• Tarefa 1
De acordo com o trecho sobre ética ecocêntrica e direitos da natureza, que construção é o tema do estudo de Pontos e Vasconcelos (2020)?
• Tarefa 2
Transcreva do trecho sobre ética ecocêntrica e direitos da natureza a passagem que começa em "Destaca-se também a" e vai até "2020, p. 17).".
• Tarefa 3
Dê continuidade ao trecho sobre ética ecocêntrica e direitos da natureza a partir da sua última frase.

• Trecho do documento
______________________________
Destaca-se também a importância do paradigma de uma ética ecocêntrica, pois essa permite visualizar os valores próprios do ecossistema que ultrapassam seu caráter estritamente econômico como recurso natural, possibilitando apreciar os valores e saberes dos povos originários sobre a natureza, inclusive suas visões cosmológicas. Dessa forma, é construída uma consciência ambiental que consolida a unidade entre os entes humanos com os demais entes naturais (GIFFONI, 2020, p. 17).
Interações, compreensões e aspectos jurídicos
A partir da consciência ambiental oriunda de uma visão ecocêntrica, se debate também a essencialidade do Direito Comunitário dos povos originários, das suas compreensões, costumes e regras enquanto seres também sociais, e do embate desse direito em relação ao direito estruturado através de uma lógica eurocêntrica (GIFFONI, 2020, p. 18). Faz-se necessário que os operadores do Direito tenham sensibilidade de reconhecer esse direito, apesar das possíveis dificuldades de se compreender os costumes como propensos a integrar um sistema jurídico particular (HART, 1994, p. 53).
Em relação, propriamente, aos direitos da natureza, há uma diversidade de debates acerca do reconhecimento da natureza como sujeito de direitos, assim como de quem tem a competência/dever de protegê-la. Sobre essa ótica de proteção, alguns trabalhos têm discutido a importância da atuação do Ministério Público Federal no âmbito de defesa ambiental, a exemplo do estudo de Pontos e Vasconcelos (2020) sobre a construção da Hidrelétrica de Belo Monte (Altamira - PA) e as questões ambientais envolvidas.
Coma base em estudos guiados por essa linha de pensamento, na contemporaneidade, cada vez mais, a natureza está sendo tratada como um sujeito de direito, e como resultado disso, tem-se desenvolvido medidas de proteção da biodiversidade pelo Direito Ambiental. No entanto, se reconhece que ainda há muito o que avançar, pois é perceptível, apesar de tudo, o predomínio da visão antropocêntrica.
______________________________
• Entradas exibidas
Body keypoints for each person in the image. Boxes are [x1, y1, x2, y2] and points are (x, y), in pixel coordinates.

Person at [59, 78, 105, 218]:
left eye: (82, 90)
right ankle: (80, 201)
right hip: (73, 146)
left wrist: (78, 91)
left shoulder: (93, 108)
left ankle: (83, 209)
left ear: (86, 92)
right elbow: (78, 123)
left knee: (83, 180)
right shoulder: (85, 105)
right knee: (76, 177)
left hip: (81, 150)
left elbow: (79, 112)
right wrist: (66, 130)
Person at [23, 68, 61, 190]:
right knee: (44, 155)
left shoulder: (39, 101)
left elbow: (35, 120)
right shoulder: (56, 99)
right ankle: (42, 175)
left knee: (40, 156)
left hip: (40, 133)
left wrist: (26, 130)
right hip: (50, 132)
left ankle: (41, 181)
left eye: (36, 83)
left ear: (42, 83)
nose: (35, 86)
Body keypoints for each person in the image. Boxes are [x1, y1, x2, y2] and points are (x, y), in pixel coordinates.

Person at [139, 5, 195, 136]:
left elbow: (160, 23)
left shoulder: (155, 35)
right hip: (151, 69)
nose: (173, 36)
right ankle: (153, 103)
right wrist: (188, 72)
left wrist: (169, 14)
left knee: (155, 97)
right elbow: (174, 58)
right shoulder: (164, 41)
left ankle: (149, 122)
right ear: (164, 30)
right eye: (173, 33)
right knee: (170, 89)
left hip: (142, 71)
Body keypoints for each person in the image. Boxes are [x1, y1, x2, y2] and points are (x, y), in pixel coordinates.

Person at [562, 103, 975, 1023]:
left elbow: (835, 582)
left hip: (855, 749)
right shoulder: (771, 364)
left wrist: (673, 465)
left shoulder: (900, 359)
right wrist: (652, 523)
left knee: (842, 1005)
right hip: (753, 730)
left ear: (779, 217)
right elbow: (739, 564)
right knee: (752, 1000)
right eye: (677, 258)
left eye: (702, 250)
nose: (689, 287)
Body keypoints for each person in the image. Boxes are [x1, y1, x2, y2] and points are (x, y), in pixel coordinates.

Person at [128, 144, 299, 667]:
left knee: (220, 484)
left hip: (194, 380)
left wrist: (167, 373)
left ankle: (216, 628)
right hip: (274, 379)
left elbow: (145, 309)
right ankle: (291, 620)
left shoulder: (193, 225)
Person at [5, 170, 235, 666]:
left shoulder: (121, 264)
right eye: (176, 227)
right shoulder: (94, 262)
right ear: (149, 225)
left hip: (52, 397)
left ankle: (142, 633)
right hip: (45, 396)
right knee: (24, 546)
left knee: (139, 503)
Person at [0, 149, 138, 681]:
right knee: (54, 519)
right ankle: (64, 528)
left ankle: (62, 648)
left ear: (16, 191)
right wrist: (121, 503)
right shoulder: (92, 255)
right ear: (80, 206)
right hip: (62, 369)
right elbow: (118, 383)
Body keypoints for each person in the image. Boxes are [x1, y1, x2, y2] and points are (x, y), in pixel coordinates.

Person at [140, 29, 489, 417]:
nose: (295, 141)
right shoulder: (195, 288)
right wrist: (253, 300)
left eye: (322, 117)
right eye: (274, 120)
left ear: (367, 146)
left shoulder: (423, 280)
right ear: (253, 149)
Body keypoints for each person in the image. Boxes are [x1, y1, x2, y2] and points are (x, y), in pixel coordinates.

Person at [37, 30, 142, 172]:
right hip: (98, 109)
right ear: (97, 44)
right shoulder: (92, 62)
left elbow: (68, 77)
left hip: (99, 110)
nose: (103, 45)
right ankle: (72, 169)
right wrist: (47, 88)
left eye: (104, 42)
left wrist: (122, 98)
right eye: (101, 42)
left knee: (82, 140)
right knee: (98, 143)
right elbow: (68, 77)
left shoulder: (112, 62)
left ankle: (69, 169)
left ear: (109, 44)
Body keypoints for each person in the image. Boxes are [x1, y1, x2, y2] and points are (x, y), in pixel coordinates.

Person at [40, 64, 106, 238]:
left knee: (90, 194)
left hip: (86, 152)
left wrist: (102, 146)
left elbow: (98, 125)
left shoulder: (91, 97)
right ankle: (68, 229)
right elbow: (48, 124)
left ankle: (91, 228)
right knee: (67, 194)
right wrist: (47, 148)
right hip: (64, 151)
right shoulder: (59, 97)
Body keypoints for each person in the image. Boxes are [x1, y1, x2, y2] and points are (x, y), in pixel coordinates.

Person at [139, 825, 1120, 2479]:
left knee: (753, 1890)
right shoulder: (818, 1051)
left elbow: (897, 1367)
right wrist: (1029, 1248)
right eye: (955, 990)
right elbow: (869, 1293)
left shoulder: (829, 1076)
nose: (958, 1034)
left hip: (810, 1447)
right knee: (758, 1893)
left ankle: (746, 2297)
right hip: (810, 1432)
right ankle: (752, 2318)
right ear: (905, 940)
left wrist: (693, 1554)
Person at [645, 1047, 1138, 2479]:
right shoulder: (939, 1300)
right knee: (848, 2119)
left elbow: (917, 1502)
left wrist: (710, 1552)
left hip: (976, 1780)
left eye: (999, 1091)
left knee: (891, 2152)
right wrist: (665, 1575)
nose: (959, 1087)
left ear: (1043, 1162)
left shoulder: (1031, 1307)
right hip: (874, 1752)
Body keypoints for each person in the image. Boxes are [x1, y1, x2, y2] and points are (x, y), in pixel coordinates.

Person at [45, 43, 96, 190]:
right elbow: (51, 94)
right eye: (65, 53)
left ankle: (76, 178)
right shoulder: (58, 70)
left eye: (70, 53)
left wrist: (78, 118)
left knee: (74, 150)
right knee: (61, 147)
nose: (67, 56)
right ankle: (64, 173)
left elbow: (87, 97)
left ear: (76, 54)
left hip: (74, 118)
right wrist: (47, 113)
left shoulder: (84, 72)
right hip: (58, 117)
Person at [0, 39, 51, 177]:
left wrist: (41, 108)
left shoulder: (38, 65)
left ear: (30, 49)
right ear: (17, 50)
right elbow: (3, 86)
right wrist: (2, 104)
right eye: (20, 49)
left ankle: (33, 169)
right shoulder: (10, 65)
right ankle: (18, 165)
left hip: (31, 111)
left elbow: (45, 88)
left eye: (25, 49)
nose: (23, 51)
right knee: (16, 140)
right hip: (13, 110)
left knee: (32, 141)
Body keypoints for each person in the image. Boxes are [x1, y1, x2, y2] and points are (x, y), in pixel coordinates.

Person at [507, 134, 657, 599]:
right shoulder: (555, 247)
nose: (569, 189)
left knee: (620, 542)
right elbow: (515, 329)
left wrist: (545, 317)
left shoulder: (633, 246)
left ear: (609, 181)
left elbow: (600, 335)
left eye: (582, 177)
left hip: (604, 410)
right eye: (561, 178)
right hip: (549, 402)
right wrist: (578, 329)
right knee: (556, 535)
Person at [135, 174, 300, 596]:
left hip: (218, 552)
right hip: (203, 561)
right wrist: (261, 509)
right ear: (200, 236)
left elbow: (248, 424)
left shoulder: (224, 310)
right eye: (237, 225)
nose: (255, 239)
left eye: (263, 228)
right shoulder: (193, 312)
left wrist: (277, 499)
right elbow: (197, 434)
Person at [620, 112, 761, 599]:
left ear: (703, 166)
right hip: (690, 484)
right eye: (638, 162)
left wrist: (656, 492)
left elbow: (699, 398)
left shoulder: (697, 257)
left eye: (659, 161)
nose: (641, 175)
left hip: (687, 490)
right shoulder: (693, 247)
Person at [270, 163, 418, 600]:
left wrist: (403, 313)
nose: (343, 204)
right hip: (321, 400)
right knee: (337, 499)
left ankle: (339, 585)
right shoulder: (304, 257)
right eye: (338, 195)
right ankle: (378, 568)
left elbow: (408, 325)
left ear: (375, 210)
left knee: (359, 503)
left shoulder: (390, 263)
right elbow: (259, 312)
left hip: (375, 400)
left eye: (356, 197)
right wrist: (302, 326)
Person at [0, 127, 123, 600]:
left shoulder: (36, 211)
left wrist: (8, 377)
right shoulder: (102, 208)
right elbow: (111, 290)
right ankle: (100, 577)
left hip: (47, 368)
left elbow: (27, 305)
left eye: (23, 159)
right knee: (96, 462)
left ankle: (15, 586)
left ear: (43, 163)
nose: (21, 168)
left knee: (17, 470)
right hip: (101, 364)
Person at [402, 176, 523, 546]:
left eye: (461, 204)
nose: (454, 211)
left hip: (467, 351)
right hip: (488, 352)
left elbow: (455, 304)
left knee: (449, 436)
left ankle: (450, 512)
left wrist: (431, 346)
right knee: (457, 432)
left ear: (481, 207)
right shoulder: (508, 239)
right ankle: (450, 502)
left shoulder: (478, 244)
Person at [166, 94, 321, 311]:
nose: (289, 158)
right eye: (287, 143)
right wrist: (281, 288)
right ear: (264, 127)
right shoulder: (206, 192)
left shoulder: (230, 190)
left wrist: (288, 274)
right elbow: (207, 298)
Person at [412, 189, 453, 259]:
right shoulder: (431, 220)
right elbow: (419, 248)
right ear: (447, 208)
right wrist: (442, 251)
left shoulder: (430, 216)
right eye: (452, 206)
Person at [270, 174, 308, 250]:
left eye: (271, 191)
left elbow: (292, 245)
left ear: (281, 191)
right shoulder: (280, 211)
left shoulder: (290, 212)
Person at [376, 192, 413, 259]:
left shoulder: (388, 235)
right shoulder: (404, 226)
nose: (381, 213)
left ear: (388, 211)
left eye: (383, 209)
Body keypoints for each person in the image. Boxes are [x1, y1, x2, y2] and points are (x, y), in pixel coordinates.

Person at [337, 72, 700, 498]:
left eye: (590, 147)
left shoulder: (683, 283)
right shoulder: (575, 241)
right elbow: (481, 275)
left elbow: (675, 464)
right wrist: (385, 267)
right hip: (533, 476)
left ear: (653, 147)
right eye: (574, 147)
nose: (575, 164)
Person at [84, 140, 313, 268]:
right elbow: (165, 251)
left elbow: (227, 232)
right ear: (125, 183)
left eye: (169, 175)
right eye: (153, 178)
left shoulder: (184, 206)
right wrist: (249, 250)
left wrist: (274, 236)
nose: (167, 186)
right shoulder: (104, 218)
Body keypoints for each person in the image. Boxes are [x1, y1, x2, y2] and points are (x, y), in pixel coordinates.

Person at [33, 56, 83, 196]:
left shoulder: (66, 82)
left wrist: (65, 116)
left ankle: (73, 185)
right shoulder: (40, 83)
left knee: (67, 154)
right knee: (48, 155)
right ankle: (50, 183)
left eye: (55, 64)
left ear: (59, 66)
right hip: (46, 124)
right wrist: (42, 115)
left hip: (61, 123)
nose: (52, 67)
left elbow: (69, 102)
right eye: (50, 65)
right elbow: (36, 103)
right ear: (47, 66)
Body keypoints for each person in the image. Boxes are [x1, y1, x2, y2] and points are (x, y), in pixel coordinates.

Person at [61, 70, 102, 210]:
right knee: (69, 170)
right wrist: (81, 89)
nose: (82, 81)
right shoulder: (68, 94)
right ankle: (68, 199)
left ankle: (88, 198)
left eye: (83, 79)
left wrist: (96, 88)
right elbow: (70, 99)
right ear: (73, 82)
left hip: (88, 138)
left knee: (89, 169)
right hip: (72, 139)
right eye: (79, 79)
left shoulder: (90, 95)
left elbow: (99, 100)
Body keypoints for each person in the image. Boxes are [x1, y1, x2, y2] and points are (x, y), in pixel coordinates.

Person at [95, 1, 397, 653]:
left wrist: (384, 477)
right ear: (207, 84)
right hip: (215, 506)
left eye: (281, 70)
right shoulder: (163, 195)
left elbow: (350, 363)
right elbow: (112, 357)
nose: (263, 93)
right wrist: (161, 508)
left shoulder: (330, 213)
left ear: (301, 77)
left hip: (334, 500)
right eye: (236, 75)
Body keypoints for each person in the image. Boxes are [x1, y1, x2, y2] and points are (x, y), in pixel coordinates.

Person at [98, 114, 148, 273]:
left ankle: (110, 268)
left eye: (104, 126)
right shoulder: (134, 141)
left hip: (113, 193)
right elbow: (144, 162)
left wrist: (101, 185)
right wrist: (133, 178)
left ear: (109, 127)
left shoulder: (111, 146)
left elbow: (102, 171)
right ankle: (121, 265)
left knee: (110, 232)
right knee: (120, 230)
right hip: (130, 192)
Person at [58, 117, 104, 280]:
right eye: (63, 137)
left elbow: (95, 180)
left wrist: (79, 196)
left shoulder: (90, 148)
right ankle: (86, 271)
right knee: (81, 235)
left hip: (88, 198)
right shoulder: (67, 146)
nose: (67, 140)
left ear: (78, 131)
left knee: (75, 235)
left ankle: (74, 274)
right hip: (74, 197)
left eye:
______________________________
• Sua resposta 1
A construção da Hidrelétrica de Belo Monte, em Altamira (PA).

• Sua resposta 2
Destaca-se também a importância do paradigma de uma ética ecocêntrica, pois essa permite visualizar os valores próprios do ecossistema que ultrapassam seu caráter estritamente econômico como recurso natural, possibilitando apreciar os valores e saberes dos povos originários sobre a natureza, inclusive suas visões cosmológicas. Dessa forma, é construída uma consciência ambiental que consolida a unidade entre os entes humanos com os demais entes naturais (GIFFONI, 2020, p. 17).

• Sua resposta 3
Conclusão
Diante do exposto, torna-se evidente a vulnerabilidade da natureza intensificada pela visão individual do homem em um contexto mercadológico consumerista, uma visão antropocêntrica que cega a humanidade, impedindo de enxergar a importância dos outros seres que estão fortemente relacionados com a sua existência.
Dessa forma, visando compreender melhor essa questão, este texto buscou apresentar autores que destacam a importância de uma teoria jurídica, voltada para a compreensão dos direitos da natureza e que objetiva entender de modo consistente a dinâmica entre fatores sociais e ambientais, para assim, servir como subsídio para o desenvolvimento de possíveis regulações de proteção.
Referências:
PONTES JR., Felício; BARROS, Lucivaldo Vasconcelos. A defesa da natureza em juízo: atuação do Ministério Público Federal em favor do Rio Xingu no caso da construção da Usina Hidrelétrica de Belo Monte. In. LACERDA, Luiz Felipe. (Org.). Direitos da natureza: marcos para a construção de uma teoria geral. São Leopoldo: Casa Leiria, 2020, p. 29-45.
GIFFONI, Johny Fernandes et al. Paradigma dos direitos da natureza. In. LACERDA, Luiz Felipe. (Org.). Direitos da natureza: marcos para a construção de uma teoria geral. São Leopoldo: Casa Leiria, 2020, p. 15-27.
HART, Herbert. A diversidade das leis. In. O Conceito de Direito. 2. ed. Trad. A. Ribeiro Mendes, Lisboa: Fundação Calouste Gulbenkian, 1994, p. 33-57.
WARAT, Luis Alberto. Introdução Geral ao Direito. 3. vol. Porto Alegre, 1977, p. 179-195.